Problem to work on - Return all lines in the data where the string "neoplastic" can be found.

** Opening Supplied entries block **

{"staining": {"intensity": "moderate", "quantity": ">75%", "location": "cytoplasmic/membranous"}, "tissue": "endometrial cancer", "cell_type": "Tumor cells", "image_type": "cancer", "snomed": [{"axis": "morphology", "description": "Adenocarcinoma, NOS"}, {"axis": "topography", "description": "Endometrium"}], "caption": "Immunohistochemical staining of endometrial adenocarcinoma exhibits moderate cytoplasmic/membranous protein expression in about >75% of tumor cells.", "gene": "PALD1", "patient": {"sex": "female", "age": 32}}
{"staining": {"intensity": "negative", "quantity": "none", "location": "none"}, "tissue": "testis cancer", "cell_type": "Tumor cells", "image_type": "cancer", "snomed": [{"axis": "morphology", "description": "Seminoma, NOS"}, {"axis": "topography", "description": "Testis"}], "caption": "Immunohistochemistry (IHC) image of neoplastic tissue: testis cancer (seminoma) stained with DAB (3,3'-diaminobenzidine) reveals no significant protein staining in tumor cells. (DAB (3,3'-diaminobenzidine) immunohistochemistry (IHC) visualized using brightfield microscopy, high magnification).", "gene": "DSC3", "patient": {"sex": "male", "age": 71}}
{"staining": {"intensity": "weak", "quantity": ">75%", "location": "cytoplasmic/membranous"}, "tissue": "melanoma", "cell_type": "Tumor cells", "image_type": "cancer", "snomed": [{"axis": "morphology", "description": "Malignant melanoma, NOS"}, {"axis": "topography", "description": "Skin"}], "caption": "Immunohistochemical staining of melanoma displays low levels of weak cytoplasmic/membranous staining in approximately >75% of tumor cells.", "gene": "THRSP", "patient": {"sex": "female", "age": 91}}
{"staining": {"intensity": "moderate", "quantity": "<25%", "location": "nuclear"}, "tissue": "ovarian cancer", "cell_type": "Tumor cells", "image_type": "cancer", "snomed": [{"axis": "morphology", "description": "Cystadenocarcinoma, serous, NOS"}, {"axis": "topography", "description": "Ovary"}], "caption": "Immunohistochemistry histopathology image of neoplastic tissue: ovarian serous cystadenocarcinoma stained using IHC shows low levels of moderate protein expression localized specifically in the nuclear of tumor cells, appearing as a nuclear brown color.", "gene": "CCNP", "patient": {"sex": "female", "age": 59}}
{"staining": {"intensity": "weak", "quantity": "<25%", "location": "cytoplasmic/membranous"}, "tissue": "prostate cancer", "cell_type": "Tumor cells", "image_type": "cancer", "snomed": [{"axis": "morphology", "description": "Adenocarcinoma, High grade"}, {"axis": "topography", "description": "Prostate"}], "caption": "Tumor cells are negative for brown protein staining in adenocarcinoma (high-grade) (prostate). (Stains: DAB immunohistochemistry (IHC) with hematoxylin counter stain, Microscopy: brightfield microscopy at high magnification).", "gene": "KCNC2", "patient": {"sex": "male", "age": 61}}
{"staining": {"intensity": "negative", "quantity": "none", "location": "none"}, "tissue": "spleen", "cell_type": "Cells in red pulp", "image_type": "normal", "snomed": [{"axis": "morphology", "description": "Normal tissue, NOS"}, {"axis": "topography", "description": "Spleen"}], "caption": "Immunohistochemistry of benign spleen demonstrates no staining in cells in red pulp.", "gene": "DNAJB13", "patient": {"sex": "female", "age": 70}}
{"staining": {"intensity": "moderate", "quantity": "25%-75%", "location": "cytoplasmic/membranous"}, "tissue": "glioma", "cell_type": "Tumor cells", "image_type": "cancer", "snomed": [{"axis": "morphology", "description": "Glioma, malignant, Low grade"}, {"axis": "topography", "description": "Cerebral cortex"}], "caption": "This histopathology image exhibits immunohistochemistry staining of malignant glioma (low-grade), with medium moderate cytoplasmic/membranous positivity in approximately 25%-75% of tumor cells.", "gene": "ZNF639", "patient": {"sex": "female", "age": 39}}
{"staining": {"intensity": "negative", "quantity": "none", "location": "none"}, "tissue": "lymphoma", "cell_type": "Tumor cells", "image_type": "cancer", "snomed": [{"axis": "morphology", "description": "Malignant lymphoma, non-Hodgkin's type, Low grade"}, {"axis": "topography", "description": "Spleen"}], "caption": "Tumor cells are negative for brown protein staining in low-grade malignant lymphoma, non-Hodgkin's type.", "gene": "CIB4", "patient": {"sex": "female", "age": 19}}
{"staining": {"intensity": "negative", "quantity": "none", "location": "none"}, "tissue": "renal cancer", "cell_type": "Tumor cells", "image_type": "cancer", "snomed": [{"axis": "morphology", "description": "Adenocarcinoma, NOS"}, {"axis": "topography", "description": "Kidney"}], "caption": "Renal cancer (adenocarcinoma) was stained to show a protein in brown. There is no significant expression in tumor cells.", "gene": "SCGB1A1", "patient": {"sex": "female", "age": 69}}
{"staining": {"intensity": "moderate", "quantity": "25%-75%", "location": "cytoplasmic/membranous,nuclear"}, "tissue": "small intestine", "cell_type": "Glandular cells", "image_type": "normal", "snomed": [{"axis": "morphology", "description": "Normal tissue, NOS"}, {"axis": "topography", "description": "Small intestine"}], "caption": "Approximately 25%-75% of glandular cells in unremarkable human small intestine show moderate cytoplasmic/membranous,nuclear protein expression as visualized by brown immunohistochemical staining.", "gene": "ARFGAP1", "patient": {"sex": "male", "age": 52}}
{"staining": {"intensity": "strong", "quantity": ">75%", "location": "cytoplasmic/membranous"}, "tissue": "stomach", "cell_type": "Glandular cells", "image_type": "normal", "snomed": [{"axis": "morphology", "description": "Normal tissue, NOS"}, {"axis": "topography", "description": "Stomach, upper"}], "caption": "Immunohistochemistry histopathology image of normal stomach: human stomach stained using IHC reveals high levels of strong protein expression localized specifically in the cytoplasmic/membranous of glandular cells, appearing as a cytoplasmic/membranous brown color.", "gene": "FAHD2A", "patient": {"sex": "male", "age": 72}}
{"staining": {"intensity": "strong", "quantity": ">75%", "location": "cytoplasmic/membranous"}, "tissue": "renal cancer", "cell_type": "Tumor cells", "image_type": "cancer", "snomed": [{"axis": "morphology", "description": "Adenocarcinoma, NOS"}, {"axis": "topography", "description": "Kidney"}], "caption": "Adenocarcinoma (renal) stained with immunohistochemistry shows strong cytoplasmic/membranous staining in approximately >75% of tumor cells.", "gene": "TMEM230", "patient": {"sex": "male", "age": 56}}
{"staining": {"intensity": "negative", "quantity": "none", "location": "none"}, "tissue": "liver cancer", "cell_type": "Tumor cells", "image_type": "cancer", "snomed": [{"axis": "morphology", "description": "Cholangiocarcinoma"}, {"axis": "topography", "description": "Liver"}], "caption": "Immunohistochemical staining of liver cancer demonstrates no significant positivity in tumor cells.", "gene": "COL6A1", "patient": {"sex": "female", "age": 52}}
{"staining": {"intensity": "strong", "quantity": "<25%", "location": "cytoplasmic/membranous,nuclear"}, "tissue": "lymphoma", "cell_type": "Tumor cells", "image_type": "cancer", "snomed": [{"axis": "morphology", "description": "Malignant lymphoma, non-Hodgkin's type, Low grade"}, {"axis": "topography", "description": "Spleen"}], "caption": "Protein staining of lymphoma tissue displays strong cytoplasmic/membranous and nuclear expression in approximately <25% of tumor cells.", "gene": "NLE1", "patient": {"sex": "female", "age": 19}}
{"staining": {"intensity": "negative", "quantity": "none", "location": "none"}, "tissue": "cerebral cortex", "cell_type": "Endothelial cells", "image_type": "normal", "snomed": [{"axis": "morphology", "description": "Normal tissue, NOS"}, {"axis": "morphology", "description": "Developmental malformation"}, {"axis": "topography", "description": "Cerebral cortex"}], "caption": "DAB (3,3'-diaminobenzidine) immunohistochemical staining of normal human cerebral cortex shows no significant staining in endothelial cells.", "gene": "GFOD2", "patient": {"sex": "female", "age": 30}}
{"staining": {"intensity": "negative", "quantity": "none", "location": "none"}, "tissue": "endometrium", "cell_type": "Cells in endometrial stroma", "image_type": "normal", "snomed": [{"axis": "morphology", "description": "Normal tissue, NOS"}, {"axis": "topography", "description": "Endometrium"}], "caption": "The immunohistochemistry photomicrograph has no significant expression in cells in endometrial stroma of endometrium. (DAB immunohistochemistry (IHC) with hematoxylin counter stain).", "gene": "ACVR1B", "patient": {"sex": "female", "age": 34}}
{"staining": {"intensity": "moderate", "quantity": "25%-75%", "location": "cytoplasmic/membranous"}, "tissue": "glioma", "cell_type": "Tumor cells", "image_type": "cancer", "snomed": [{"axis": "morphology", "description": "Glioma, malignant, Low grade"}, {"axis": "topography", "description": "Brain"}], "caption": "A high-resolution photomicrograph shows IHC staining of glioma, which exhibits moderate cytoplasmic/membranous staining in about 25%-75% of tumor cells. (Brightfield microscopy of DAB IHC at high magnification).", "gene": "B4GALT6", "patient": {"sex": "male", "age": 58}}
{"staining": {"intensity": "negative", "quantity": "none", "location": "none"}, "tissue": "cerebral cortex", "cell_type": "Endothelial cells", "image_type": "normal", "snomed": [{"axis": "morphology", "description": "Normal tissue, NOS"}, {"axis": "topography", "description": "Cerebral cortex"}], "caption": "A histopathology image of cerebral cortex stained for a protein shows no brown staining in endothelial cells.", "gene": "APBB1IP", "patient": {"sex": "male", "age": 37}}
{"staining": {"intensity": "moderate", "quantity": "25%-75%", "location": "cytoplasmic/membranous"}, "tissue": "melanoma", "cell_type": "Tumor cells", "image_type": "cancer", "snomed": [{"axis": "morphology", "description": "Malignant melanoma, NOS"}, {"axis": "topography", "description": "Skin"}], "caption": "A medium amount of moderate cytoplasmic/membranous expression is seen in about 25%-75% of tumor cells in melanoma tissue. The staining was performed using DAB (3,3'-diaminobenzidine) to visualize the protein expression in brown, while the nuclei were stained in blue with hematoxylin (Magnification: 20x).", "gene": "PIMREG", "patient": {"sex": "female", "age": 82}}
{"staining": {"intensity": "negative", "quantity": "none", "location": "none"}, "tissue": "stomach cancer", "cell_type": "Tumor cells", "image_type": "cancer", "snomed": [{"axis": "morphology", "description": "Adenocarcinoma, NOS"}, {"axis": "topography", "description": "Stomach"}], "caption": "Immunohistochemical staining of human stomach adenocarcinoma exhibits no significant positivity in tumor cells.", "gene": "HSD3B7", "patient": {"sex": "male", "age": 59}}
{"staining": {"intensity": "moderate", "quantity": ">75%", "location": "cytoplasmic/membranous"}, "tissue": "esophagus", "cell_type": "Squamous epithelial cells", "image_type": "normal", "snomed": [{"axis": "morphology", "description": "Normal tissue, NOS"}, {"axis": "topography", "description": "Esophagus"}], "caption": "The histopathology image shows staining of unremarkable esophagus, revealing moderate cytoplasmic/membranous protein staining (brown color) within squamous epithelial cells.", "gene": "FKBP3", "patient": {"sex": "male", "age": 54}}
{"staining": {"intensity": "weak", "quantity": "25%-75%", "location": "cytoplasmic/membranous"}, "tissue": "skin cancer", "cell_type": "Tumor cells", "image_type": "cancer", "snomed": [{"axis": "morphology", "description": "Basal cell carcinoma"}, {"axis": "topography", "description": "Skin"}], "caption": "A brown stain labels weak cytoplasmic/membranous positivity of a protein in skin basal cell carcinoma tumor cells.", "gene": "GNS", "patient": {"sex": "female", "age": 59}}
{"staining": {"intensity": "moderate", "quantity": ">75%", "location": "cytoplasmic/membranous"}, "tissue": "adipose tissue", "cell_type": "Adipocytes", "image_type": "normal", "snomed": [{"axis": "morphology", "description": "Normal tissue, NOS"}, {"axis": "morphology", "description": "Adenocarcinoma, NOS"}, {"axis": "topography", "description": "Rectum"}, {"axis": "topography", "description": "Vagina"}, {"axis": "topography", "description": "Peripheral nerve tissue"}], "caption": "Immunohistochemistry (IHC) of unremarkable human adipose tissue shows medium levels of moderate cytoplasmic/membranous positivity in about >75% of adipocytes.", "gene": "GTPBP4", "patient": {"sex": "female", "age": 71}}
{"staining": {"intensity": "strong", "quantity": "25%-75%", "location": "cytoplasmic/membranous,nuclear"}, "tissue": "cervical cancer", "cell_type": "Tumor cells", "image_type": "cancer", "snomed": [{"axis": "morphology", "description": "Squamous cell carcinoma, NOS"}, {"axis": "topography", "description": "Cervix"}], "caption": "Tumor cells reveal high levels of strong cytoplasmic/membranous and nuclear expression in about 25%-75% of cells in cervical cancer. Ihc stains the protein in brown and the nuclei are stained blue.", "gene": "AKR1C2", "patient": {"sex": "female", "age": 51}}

** Closing Supplied entries block **

Answer for the task -
{"staining": {"intensity": "negative", "quantity": "none", "location": "none"}, "tissue": "testis cancer", "cell_type": "Tumor cells", "image_type": "cancer", "snomed": [{"axis": "morphology", "description": "Seminoma, NOS"}, {"axis": "topography", "description": "Testis"}], "caption": "Immunohistochemistry (IHC) image of neoplastic tissue: testis cancer (seminoma) stained with DAB (3,3'-diaminobenzidine) reveals no significant protein staining in tumor cells. (DAB (3,3'-diaminobenzidine) immunohistochemistry (IHC) visualized using brightfield microscopy, high magnification).", "gene": "DSC3", "patient": {"sex": "male", "age": 71}}
{"staining": {"intensity": "moderate", "quantity": "<25%", "location": "nuclear"}, "tissue": "ovarian cancer", "cell_type": "Tumor cells", "image_type": "cancer", "snomed": [{"axis": "morphology", "description": "Cystadenocarcinoma, serous, NOS"}, {"axis": "topography", "description": "Ovary"}], "caption": "Immunohistochemistry histopathology image of neoplastic tissue: ovarian serous cystadenocarcinoma stained using IHC shows low levels of moderate protein expression localized specifically in the nuclear of tumor cells, appearing as a nuclear brown color.", "gene": "CCNP", "patient": {"sex": "female", "age": 59}}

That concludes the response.